MY WAR is an exhibition presenting a collection of personal photographs and poetry by Vietnam veterans, offering an all-but-unexplored viewpoint on that war and the men who fought it. Photographed during the war, the memories for these men are indelibly partnered with their collective experiences, and remain vivid decades later. MY WAR invokes both remembrance and dialogue.
THE PHOTOGRAPHERS
Many of the photographs in this exhibition capture the in-between moments. In some cases, in between a friend’s life and death, in between bombing runs or ground offensives, in between here and there, on the road, in wakeful waiting, worrying and hoping, caught in the tedium of teamwork and down moments while ticking away time.

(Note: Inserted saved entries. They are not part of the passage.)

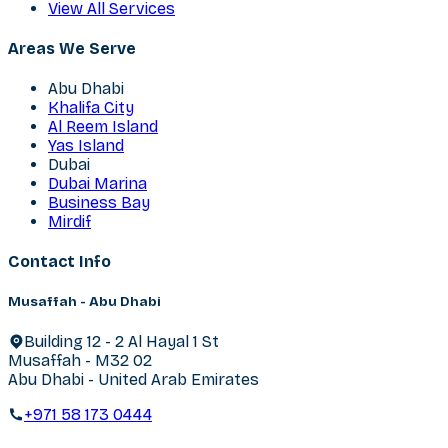
View All Services
Areas We Serve
Abu Dhabi
Khalifa City
Al Reem Island
Yas Island
Dubai
Dubai Marina
Business Bay
Mirdif
Contact Info
Musaffah - Abu Dhabi
Building 12 - 2 Al Hayal 1 St
Musaffah - M32 02
Abu Dhabi - United Arab Emirates
+971 58 173 0444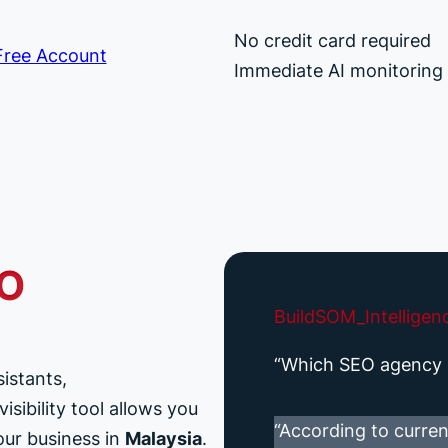
No credit card required
ree Account
Immediate AI monitoring
EO
BuildSOM_Intelligen
“Which SEO agency i
sistants,
sibility tool allows you
“According to curren
our business in
Malaysia
.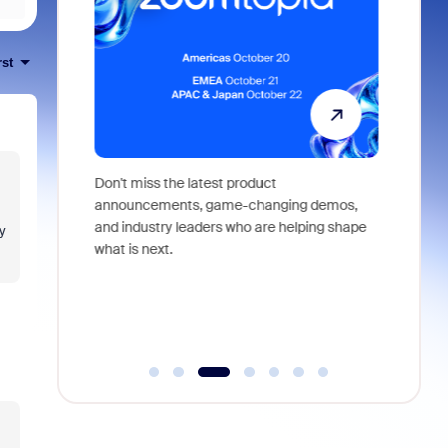
rst
 identity,
Don't miss the latest product
Outstand
 you won't
announcements, game-changing demos,
earn you
live
and industry leaders who are helping shape
and more
y
what is next.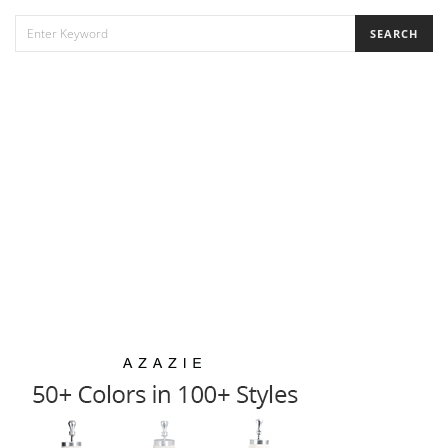
SEARCH
SEARCH
FOR: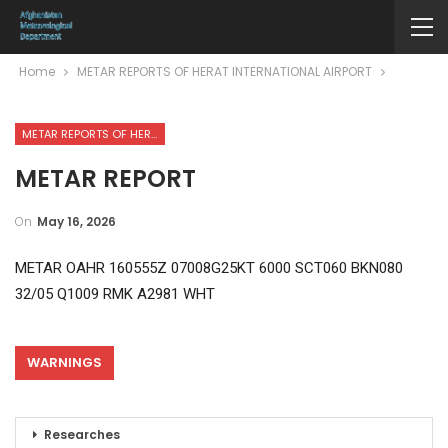
Home
METAR REPORTS OF HERAT INTERNATIONAL AIRPORT
METAR REPORTS OF HERAT INTERNATIONAL AIRPORT
METAR REPORT
On
May 16, 2026
METAR OAHR 160555Z 07008G25KT 6000 SCT060 BKN080
32/05 Q1009 RMK A2981 WHT
WARNINGS
Researches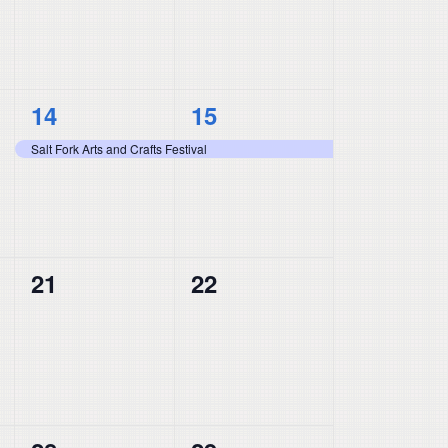
1
1
14
15
event,
event,
Salt Fork Arts and Crafts Festival
0
0
21
22
events,
events,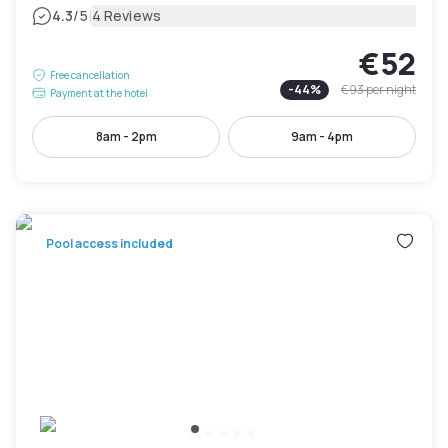
|
4.3
/5
4 Reviews
€52
Free cancellation
-
44
%
€93
per night
Payment at the hotel
8am - 2pm
9am - 4pm
Pool access included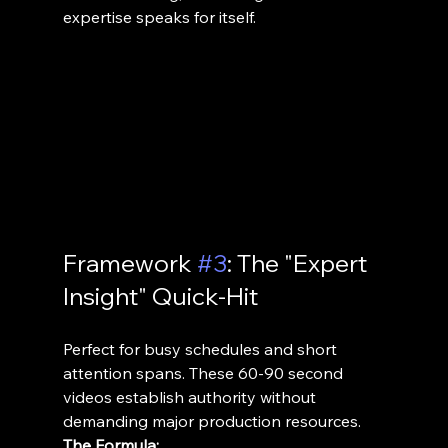
expertise speaks for itself.
Framework 
#3
: The "Expert 
Insight" Quick-Hit
Perfect for busy schedules and short 
attention spans. These 60-90 second 
videos establish authority without 
demanding major production resources.
The Formula: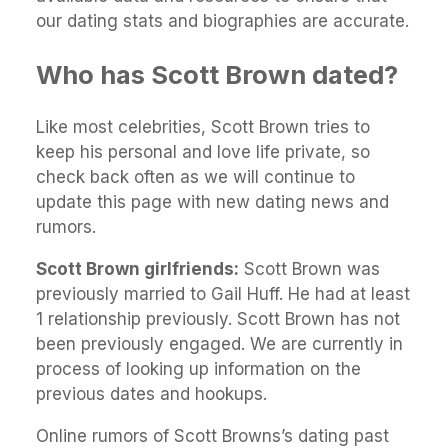
our dating stats and biographies are accurate.
Who has Scott Brown dated?
Like most celebrities, Scott Brown tries to
keep his personal and love life private, so
check back often as we will continue to
update this page with new dating news and
rumors.
Scott Brown girlfriends:
Scott Brown was
previously married to Gail Huff. He had at least
1 relationship previously. Scott Brown has not
been previously engaged. We are currently in
process of looking up information on the
previous dates and hookups.
Online rumors of Scott Browns’s dating past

Four decades on, these veterans not only continue to pay dearly—emotionally, physically and psychologically— but the added wound of being welcomed home as social pariahs is a lifelong scar that still complicates memory.
THE PHOTOGRAPHS
These veterans chose to photograph subjects with enduring war themes: the terrain, the camaraderie, the weaponry, the fighting, moments of levity and visual poetry, moments of quiet and signs of life, and its ever-present invisible partner, death.
“As long as my brothers-and-sisters-in-arms have to live beneath the long shadow cast across their lives by the war; as long as there are those who disrespect and condemn the participants in rather than the architects of that terrible, wasteful conflict; as long as there are those unlucky enough to be plagued with psychological and physical afflictions resultant from their participation in the war; as long as our government continues to see and to use armed conflict as the primary and inescapable response to international conflict; as long as each returned veteran fails to receive his due; as long as there remain scores, even hundreds whose fate remains unknown, be they MIA or KIA; I will feel compelled to keep the war from fading, from ending for myself either.”